Current implementation runs benchmarks **sequentially** to avoid overwhelming the system.
Each relay is tested one at a time, ensuring:
- Consistent baseline for comparisons
- No CPU competition between tests
- Reliable latency measurements

## Best Practices

1. **Always monitor CPU during first run** to verify settings work for your system
2. **Close other applications** during benchmarking for consistent results
3. **Use consistent worker counts** across test runs for fair comparisons
4. **Document your settings** if you modify delay constants
5. **Test with small event counts first** (--events 1000) to verify CPU usage

## Realistic Workload Simulation

The delays aren't just for CPU management - they simulate real-world conditions:

- **500µs write delay**: Typical network round-trip time for local clients
- **1ms query delay**: Client thinking time between queries
- **3 workers**: Simulates 3 concurrent users/clients
- **Burst patterns**: Models social media posting patterns (busy hours vs quiet periods)

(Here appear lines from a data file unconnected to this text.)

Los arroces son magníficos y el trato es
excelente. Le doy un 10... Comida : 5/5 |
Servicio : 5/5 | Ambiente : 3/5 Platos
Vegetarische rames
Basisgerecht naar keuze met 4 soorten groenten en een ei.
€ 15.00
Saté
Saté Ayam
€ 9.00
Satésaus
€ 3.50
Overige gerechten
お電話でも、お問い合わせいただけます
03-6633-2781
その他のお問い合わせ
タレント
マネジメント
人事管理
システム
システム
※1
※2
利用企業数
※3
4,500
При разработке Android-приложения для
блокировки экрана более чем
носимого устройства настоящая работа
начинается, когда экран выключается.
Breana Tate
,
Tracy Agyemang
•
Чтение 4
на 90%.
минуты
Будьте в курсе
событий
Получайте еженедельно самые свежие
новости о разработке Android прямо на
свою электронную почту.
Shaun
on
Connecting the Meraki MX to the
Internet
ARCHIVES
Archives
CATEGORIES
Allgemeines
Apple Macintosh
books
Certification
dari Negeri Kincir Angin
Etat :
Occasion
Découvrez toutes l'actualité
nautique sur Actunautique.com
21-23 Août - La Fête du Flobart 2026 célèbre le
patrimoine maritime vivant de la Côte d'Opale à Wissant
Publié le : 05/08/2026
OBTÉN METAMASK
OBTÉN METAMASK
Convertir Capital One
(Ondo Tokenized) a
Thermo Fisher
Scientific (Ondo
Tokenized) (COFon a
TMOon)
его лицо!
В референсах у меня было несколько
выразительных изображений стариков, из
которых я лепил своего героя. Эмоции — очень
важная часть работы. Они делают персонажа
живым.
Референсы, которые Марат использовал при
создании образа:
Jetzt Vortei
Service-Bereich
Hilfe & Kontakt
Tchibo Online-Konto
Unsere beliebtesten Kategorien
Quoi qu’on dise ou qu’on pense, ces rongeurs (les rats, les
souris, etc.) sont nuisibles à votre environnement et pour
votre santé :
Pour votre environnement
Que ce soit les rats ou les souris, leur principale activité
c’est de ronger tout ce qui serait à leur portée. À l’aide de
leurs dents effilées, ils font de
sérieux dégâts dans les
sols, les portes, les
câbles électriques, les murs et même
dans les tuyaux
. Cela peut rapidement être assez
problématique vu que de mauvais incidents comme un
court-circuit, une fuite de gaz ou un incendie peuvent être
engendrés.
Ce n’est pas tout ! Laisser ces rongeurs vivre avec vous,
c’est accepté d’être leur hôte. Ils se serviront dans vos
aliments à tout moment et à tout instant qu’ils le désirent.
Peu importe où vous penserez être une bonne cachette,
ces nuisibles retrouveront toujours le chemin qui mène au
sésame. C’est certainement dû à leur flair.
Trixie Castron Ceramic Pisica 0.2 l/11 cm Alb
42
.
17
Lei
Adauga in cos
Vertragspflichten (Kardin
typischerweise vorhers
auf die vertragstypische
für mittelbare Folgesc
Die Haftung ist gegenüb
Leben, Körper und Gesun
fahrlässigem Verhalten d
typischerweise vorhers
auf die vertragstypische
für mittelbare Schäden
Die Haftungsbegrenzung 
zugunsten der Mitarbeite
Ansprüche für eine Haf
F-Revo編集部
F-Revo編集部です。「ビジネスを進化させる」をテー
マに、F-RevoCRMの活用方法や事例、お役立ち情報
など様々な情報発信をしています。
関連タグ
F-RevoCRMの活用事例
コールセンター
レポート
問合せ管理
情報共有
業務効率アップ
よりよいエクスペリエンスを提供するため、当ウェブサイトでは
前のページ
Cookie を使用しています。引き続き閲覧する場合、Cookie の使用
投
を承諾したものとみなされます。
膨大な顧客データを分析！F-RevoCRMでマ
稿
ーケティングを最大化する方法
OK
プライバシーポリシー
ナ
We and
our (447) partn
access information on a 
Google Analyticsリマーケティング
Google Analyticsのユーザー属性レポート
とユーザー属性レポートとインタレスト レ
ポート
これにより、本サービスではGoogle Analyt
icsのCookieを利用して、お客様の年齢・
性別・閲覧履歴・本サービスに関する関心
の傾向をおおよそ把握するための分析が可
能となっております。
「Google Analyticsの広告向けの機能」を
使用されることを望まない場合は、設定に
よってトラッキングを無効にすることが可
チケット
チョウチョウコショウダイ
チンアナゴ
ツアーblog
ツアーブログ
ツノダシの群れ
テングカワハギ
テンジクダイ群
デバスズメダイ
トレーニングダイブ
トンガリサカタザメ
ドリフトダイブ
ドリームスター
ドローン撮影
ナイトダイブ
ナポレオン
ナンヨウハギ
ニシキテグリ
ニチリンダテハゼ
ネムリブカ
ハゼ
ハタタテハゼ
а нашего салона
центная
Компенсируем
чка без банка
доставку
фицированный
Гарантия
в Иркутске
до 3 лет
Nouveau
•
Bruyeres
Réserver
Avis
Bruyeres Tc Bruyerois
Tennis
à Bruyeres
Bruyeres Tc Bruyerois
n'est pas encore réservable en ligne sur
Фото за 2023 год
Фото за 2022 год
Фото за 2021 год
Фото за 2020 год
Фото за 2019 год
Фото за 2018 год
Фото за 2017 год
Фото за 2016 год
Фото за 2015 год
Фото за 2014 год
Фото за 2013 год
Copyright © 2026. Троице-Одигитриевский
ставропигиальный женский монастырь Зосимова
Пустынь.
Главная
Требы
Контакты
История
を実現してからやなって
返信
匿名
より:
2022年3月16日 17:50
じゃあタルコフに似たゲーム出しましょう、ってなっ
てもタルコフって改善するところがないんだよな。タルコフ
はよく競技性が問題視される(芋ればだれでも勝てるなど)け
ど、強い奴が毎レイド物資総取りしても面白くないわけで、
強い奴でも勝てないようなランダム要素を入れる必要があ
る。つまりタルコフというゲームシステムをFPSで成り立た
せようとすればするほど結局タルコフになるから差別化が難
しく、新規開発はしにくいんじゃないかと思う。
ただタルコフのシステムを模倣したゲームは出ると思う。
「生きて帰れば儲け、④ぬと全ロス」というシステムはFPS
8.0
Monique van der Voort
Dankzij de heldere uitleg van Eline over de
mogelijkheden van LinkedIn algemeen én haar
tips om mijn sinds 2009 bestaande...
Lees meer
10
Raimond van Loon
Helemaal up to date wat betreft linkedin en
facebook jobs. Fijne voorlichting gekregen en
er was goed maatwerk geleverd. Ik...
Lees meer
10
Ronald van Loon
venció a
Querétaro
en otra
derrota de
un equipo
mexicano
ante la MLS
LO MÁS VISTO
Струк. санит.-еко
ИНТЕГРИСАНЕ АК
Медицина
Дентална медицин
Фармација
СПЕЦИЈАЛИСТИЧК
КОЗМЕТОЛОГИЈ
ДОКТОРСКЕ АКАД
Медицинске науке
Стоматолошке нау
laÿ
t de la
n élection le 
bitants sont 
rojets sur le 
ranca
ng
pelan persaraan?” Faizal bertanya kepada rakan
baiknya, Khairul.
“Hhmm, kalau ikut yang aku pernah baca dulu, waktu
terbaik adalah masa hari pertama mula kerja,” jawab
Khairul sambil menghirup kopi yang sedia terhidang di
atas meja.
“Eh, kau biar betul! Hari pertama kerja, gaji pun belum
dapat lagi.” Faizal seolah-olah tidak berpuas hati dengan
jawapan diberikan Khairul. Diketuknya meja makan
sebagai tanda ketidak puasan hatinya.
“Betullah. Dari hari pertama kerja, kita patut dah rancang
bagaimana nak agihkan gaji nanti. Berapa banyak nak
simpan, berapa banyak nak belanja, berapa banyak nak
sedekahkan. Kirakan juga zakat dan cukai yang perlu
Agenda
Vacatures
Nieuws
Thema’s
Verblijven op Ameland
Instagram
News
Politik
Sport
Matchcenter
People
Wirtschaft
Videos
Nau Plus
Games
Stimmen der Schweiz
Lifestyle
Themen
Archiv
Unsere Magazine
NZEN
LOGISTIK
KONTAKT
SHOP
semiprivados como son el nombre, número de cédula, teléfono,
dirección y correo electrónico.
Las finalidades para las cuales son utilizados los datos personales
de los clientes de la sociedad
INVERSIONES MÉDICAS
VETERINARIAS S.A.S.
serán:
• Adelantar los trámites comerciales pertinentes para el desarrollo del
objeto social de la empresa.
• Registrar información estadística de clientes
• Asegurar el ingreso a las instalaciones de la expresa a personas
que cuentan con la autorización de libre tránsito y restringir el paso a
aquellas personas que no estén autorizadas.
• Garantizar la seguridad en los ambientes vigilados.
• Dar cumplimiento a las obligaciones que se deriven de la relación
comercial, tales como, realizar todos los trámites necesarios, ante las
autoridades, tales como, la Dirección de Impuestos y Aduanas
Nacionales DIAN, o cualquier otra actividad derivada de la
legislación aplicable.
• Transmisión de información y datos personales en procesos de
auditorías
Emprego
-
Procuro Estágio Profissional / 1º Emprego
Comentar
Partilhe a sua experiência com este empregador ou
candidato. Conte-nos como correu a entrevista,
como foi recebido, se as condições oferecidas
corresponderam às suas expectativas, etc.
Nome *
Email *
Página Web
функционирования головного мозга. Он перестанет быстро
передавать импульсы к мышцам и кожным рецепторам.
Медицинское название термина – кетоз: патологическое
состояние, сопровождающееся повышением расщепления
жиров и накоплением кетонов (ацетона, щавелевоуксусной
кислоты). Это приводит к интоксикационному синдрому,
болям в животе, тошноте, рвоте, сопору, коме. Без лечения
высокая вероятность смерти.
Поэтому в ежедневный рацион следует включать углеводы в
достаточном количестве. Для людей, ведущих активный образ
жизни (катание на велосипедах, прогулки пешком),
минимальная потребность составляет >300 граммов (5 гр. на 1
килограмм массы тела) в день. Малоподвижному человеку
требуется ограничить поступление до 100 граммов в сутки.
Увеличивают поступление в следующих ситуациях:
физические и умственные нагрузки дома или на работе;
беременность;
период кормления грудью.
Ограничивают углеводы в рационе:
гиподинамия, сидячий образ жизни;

This makes benchmark results more applicable to production relay deployment planning.

## System Requirements

### Minimum
- 4 CPU cores (2 physical cores with hyperthreading)
- 8GB RAM
- SSD storage for database

### Recommended
- 6+ CPU cores
- 16GB RAM
- NVMe SSD

### For Full Suite (Docker Compose)
- 8+ CPU cores (allows multiple relays + benchmark runner)
- 32GB RAM (Neo4j, DGraph are memory-hungry)
- Fast SSD with 100GB+ free space

## Conclusion

These aggressive CPU optimizations ensure the benchmark suite:
- ✅ Runs reliably on modest hardware
- ✅ Doesn't interfere with other system processes
- ✅ Produces realistic, production-relevant metrics
- ✅ Completes without thermal throttling
- ✅ Allows fair comparison across different relay implementations

The trade-off is longer test duration, but the results are far more valuable for actual relay deployment planning.